_PROVIDED PASSAGE:_
★ ★ ★ ★ ★
Note that behaviour of createPrefix for word that wasn't in initial array of strings is undefined.
And also statement of problem is somewhat ambiguous. I assume that in examples prefix for "dog" should be "dog" itself, and the same for "dot" and "bear". If it should be empty string then it's possible to create wrapper that will compare result of findPrefix and word itself.

import java.util.LinkedList;
import java.util.ListIterator;

class PrefixTree {
	private final char value;
	private int count;
	private LinkedList <PrefixTree> descendants = new LinkedList <PrefixTree> ();

	public PrefixTree (String[] strs) {
		this.value = '\0';
		count = 0;
		
		for (String str : strs)
			this.addWord (str);
	}
	
	private PrefixTree (char value) {
		this.value = value;
		count = 1;
	}
	
	private void updateDescendants (char[] str, int i) {
		if (i < 0 || i >= str.length)
			return;
		PrefixTree ptd = addDescendant (str[i]);
		ptd.updateDescendants (str, i +1);
	}
	
	private PrefixTree addDescendant (char descendantch) {
		PrefixTree descendant = new PrefixTree (descendantch);
		ListIterator <PrefixTree> it = this.descendants.listIterator();
		while (it.hasNext()) {
			PrefixTree ptd = it.next();
			if (ptd.value < descendant.value)
★ ★ ★ ★ ★
_ASSIGNED TASK 1:_ Repeat the part of the prefix tree post from "for (String str" up to and including "i >= str.length)", word for word.
_ASSIGNED TASK 2:_ Carry on the prefix tree post from its last line.

(Collected data entries)
★ ★ ★ ★ ★
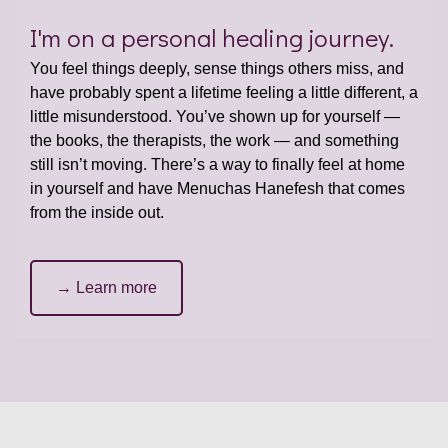
I'm on a personal healing journey.
You feel things deeply, sense things others miss, and
have probably spent a lifetime feeling a little different, a
little misunderstood. You’ve shown up for yourself —
the books, the therapists, the work — and something
still isn’t moving. There’s a way to finally feel at home
in yourself and have Menuchas Hanefesh that comes
from the inside out.
→ Learn more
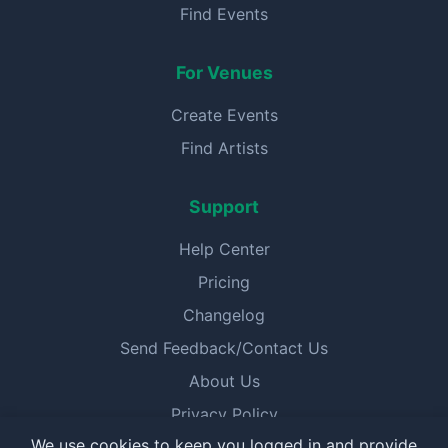
Find Events
For Venues
Create Events
Find Artists
Support
Help Center
Pricing
Changelog
Send Feedback/Contact Us
About Us
Privacy Policy
We use cookies to keep you logged in and provide
Terms of Service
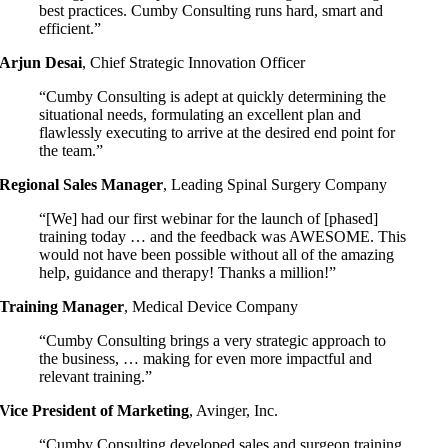
best practices. Cumby Consulting runs hard, smart and
efficient.”
Arjun Desai
,
Chief Strategic Innovation Officer
“Cumby Consulting is adept at quickly determining the
situational needs, formulating an excellent plan and
flawlessly executing to arrive at the desired end point for
the team.”
Regional Sales Manager
,
Leading Spinal Surgery Company
“[We] had our first webinar for the launch of [phased]
training today … and the feedback was AWESOME. This
would not have been possible without all of the amazing
help, guidance and therapy! Thanks a million!”
Training Manager
,
Medical Device Company
“Cumby Consulting brings a very strategic approach to
the business, … making for even more impactful and
relevant training.”
Vice President of Marketing
,
Avinger, Inc.
“Cumby Consulting developed sales and surgeon training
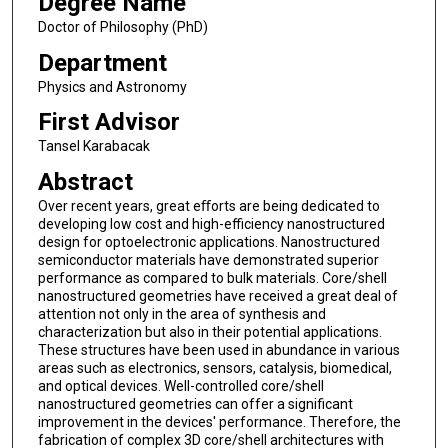
Degree Name
Doctor of Philosophy (PhD)
Department
Physics and Astronomy
First Advisor
Tansel Karabacak
Abstract
Over recent years, great eﬀorts are being dedicated to
developing low cost and high-efficiency nanostructured
design for optoelectronic applications. Nanostructured
semiconductor materials have demonstrated superior
performance as compared to bulk materials. Core/shell
nanostructured geometries have received a great deal of
attention not only in the area of synthesis and
characterization but also in their potential applications.
These structures have been used in abundance in various
areas such as electronics, sensors, catalysis, biomedical,
and optical devices. Well-controlled core/shell
nanostructured geometries can offer a significant
improvement in the devices' performance. Therefore, the
fabrication of complex 3D core/shell architectures with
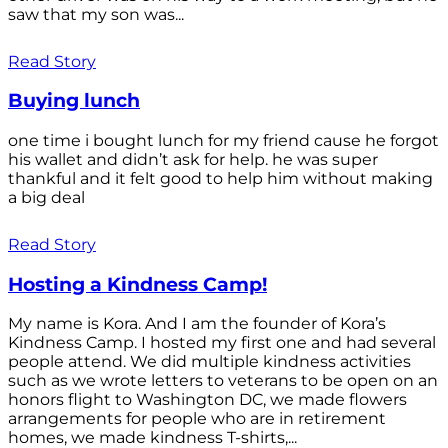
saw that my son was...
Read Story
Buying lunch
one time i bought lunch for my friend cause he forgot
his wallet and didn’t ask for help. he was super
thankful and it felt good to help him without making
a big deal
Read Story
Hosting a Kindness Camp!
My name is Kora. And I am the founder of Kora’s
Kindness Camp. I hosted my first one and had several
people attend. We did multiple kindness activities
such as we wrote letters to veterans to be open on an
honors flight to Washington DC, we made flowers
arrangements for people who are in retirement
homes, we made kindness T-shirts,...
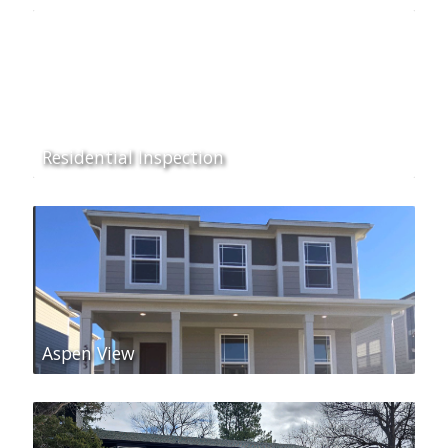
Residential Inspection
Aspen View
★ ★ ★ ★ ★
_RESPONSE BOX 1:_
for (String str : strs)
			this.addWord (str);
	}
	
	private PrefixTree (char value) {
		this.value = value;
		count = 1;
	}
	
	private void updateDescendants (char[] str, int i) {
		if (i < 0 || i >= str.length)

_RESPONSE BOX 2:_
				continue;
			if (ptd.value > descendant.value) {
				it.set (descendant);
				it.add (ptd);
				return descendant;
			}
			if (ptd.value == descendant.value) {
				ptd.count++;
				return ptd;
			}
		}
		this.descendants.add (descendant);
		return descendant;
	}

	private void createPrefix (StringBuilder sb, char[] str, int i) {
		if (i < 0 || i >= str.length)
			return;
		ListIterator <PrefixTree> it = this.descendants.listIterator();
		while (it.hasNext()) {
			PrefixTree ptd = it.next();
			if (ptd.value < str[i])
				continue;
			if (ptd.value > str[i])
				throw new RuntimeException ("Word is not in the PrefixTree");
			if (ptd.value == str[i]) {
				sb.append (ptd.value);
				if (ptd.count == 1) return;
				ptd.createPrefix (sb, str, i +1);
				return;
			}
		}
		throw new RuntimeException ("Word is not in the PrefixTree");
	}
	
	private void addWord (String str) {
		this.updateDescendants (str.toCharArray(), 0);
	}
	
	public String findPrefix (String str) {
		StringBuilder sb = new StringBuilder();
		this.createPrefix (sb, str.toCharArray(), 0);
		return sb.toString();
	}
	
	public static void main (String[] args) {
		PrefixTree pt = new PrefixTree(args);
			
		for (String str : args)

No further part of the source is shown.